### [What you have to do]
The whole listing below should be printed again exactly, with no images.

### [Provided data]
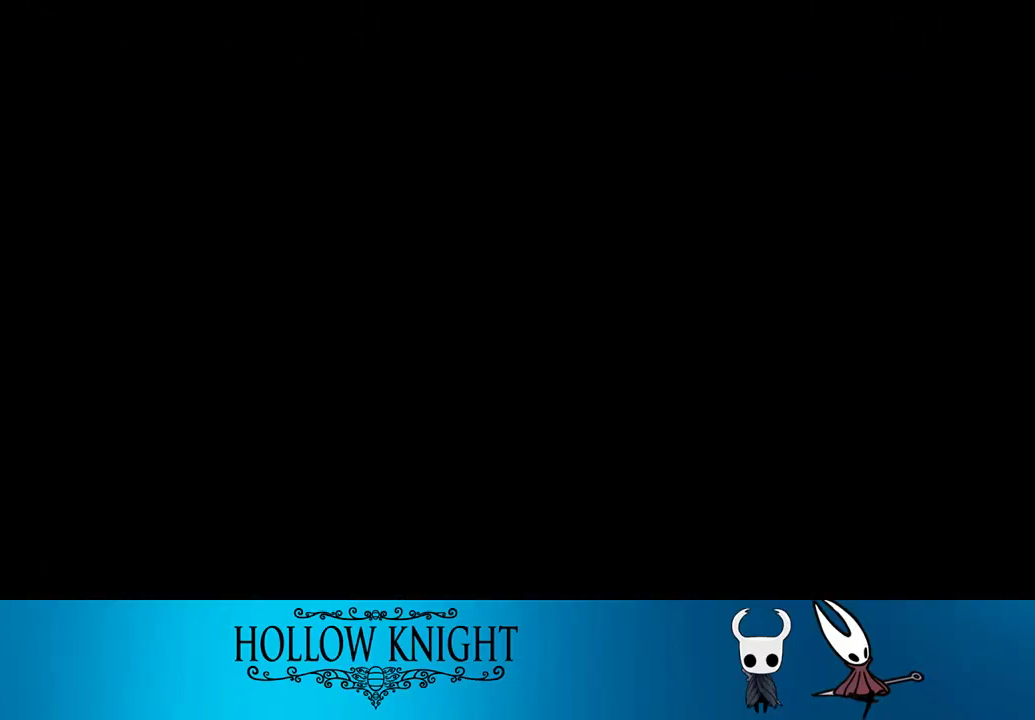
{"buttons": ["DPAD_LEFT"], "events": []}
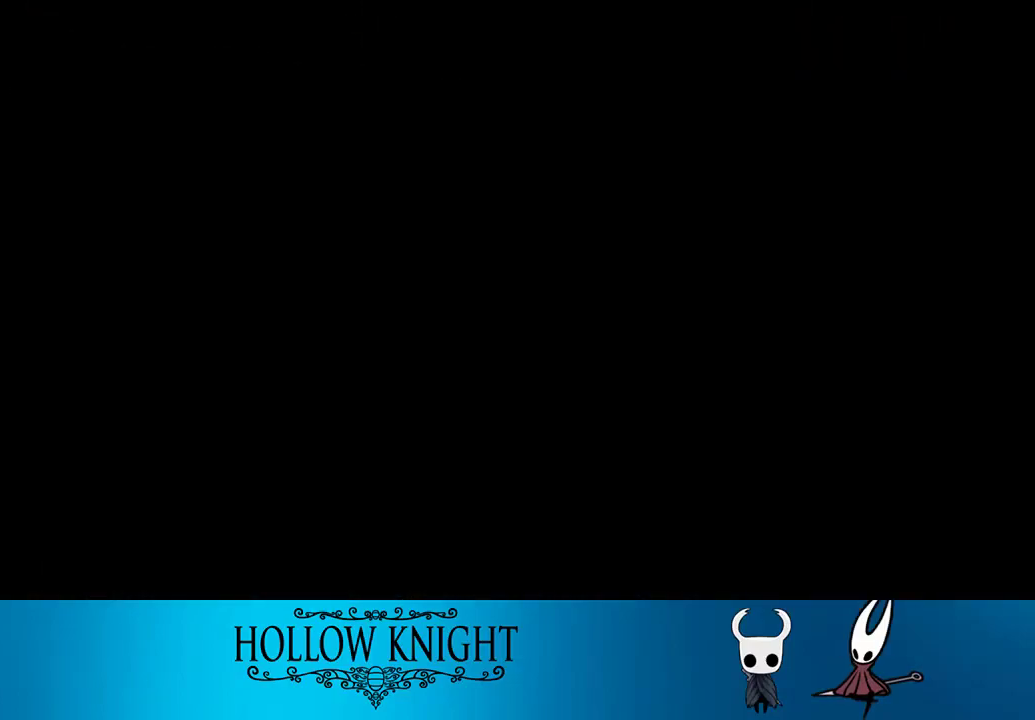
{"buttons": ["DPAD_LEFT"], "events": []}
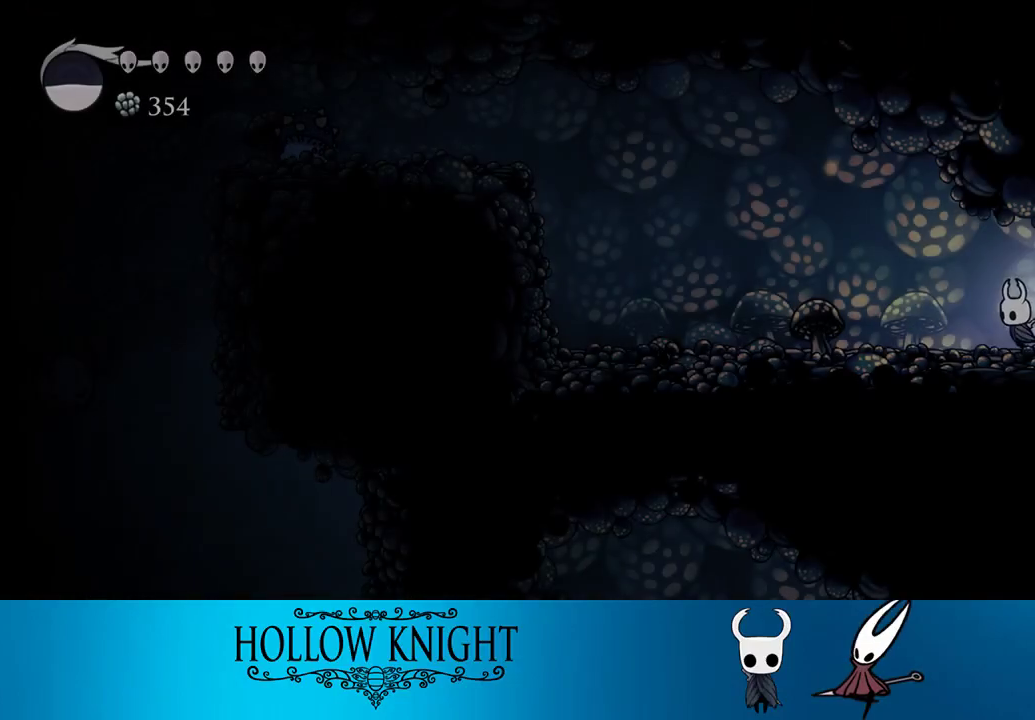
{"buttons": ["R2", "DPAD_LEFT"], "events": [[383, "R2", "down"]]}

### [Response area]
{"buttons": ["DPAD_LEFT"], "events": []}
{"buttons": ["DPAD_LEFT"], "events": []}
{"buttons": ["R2", "DPAD_LEFT"], "events": [[383, "R2", "down"]]}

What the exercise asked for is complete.